=== Text section ===

= Beginning of Section =

# Keeping coleslaw fresh



## pacanis (Nov 6, 2008)

How do you do it?

I made some cole slaw Sunday, cabbage, carrots and a little onion. I made a vinegar based dressing, portioned out what I wanted to eat that night and mixed them in a tupperware type container. The rest of the slaw I kept in a glass bowl with a plastic lid. I opened up the container to have some last night and it had the faintest brown tint starting, so I smelled, tasted and went ahead and mixed some up with the dressing. I still feel fine (yay)    I wouldn't say it was so much brown as it was not bright green (and fresh) looking anymore. I have read that cutting cabbage can cause it to go brown.

I've had cream based slaw, that was already mixed, keep for a few days without doing anything except separating a little. 

So I guess my question is, is it better to mix up the slaw and dressing and store it that way, regardless of dressing type? It would appear to be, at least colorwise speaking. When I used to buy bagged coleslaw I could portion out a little without the rest of the bag turning brown.... it would turn slimy before changing color, so it was easier to tell it was bad. I'm not sure if a slight color change is actually "bad", or if it's just getting close.

What say ye, besides to make less slaw next time?


----------



## Max Sutton (Nov 6, 2008)

= End of Section =

=== The task ===
From the thread on keeping coleslaw fresh, print everything from "How do you do" down to "separating a little.", word for word.

=== Raw data ===
= Beginning of Section =

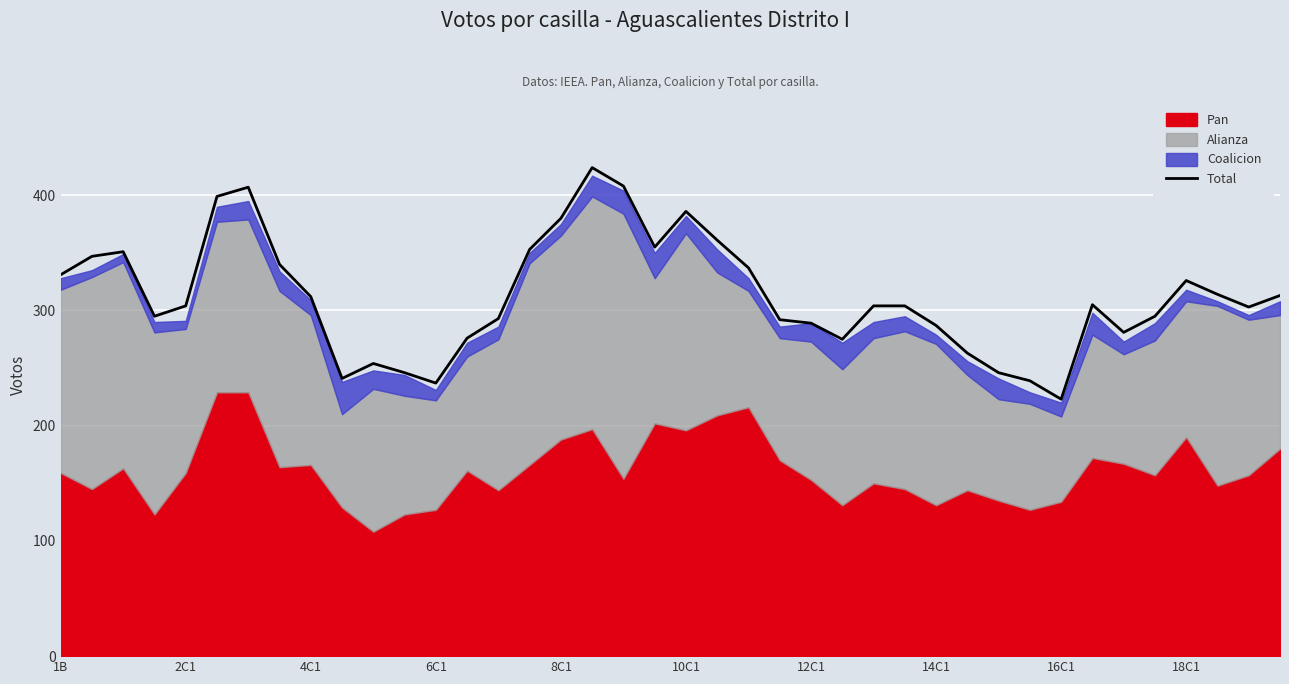

What is the average value?

312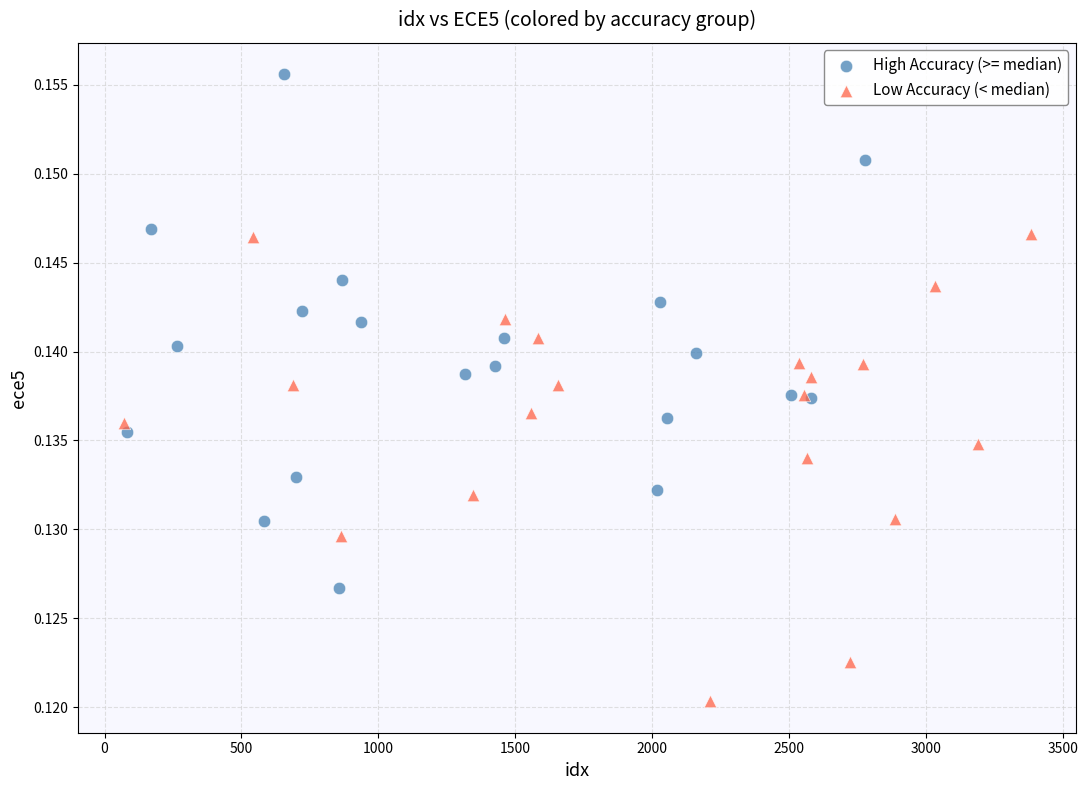

What are all the series names shown in the legend?

High Accuracy (>= median), Low Accuracy (< median)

= End of Section =

=== Response to this task ===
How do you do it?

I made some cole slaw Sunday, cabbage, carrots and a little onion. I made a vinegar based dressing, portioned out what I wanted to eat that night and mixed them in a tupperware type container. The rest of the slaw I kept in a glass bowl with a plastic lid. I opened up the container to have some last night and it had the faintest brown tint starting, so I smelled, tasted and went ahead and mixed some up with the dressing. I still feel fine (yay)    I wouldn't say it was so much brown as it was not bright green (and fresh) looking anymore. I have read that cutting cabbage can cause it to go brown.

I've had cream based slaw, that was already mixed, keep for a few days without doing anything except separating a little.